Another option that's vanishingly unlikely but would be really interesting from a map-making point of view would be to reform the states so they're all roughly the same size. You could theoretically do this by breaking up the big states, but you'd have to break them up quite a lot to achieve parity with the smallest states. You'd have to break California up into more than 60 equal-sized states for those states to be as small in population as Wyoming and Vermont are. Likewise, you could condense all the little states, but there are limits to how well that would work as well. The combined population of all six New England States, for instance, is only 14.4 million.
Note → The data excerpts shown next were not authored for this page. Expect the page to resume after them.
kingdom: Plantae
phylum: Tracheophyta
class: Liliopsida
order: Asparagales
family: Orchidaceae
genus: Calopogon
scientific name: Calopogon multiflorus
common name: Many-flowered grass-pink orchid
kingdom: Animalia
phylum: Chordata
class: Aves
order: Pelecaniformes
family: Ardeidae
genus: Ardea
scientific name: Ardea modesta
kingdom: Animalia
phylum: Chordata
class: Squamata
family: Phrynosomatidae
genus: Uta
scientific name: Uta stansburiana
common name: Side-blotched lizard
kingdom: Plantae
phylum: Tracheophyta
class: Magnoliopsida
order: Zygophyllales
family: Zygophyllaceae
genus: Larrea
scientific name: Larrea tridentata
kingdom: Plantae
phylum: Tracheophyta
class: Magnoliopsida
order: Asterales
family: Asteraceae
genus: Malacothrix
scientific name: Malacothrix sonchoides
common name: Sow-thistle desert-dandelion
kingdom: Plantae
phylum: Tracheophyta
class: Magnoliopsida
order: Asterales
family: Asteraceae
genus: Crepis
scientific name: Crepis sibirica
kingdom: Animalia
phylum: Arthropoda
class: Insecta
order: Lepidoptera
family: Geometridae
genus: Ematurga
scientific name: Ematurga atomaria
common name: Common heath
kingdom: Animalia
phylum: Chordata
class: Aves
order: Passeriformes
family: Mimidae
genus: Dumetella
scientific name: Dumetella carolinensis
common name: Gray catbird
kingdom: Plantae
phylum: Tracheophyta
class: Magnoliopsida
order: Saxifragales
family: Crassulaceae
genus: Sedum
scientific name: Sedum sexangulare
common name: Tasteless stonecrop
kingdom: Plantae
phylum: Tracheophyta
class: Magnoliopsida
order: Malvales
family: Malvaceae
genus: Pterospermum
Still 5 million less than New York and Florida and less than half the population of California. Figuring out how to divvy up all the geographically large, but sparsely populated states in the Plains and Mountain West is an even thornier issue and don't get me started on non-contiguous territories like Alaska and Hawaii.

If we tried to preserve existing state borders (IE no breaking up and recombining them) while making every state have roughly the population of California, we'd wind up with eight or nine states. I'm going with nine because it seems easier. Let's try it. California would be California, obviously (38 million), a combined New York and New England would be a fairly obvious one that wouldn't be that much smaller (34 million). Texas could eat a few of its neighbors (Texas + Louisiana, Arkansas, and Oklahoma = ~38 million). Florida could gobble up Georgia, Alabama, and Mississipi for about 37.5 million. But with the big four states accounted for, we have to start getting a little more creative. Pennsylvania +New Jersey + Ohio+ Delaware + West Virginia (I know, I know) makes a plausible Rust Belt State with about 36 million. That leaves the Midatlantic. Maryland, Virginia, the Carolinas, and DC obviously belong together, but combined they're still just shy of 30 million, which is too small, so I'm going to go ahead and give them Tenessee and Kentucky, making a state with a little more than 40 million people, the largest so far. Note that even when the states are loving enormous, Appalachia still gets split three ways. Next I'm going to put the four states around Lake Michigan together Indiana, Illinois, Michigan, and Wisconsin makes 35 million.

All right, fantastic, I've got seven of my nine states: California, New EngleYork, Greater Texas, Greater Florida, Rustbeltia, The Chesapeake-Appalachian combine (well, what do you want to call it?), and the People's Republic of Lake Michigan. That just leaves two states, we're almost done! There's just one problem, we still have about half the country to cover. Suddenly, California, the model for this little project, becomes our greatest obstacle. We don't want to make it any bigger, but it's hard to make viable states with it splitting things up the way it is. Let's try putting all the Plains States together. Missouri, Iowa, Minnesota, Kansas, Nebraska, and the Dakotas add up to... 21 million. Hmmm. We can give them some Mountain states, how about Colorado, Wyoming and Montana, that puts us up to... 28. Goddammit! Screw it, let's give them New Mexico, Arizona and Utah too. That puts them up to 39 millionish. Perfect, except it's an abomination. That just leaves, Idaho, Nevada, Oregon, Washington, and Alaska... oh, and Hawaii. Let's see, that's... 17.5 million. Goddammit, I guess we needed NM, AZ, and UT after all. OK, so Great Plainsia goes back down to 28 and The Great Western Amalgamation goes up to 28.5. Which is... still 10 million shy of California.

Oh well, I guess it's back to the drawing board.

or you could just, like, amend the constitution to remove the Senate?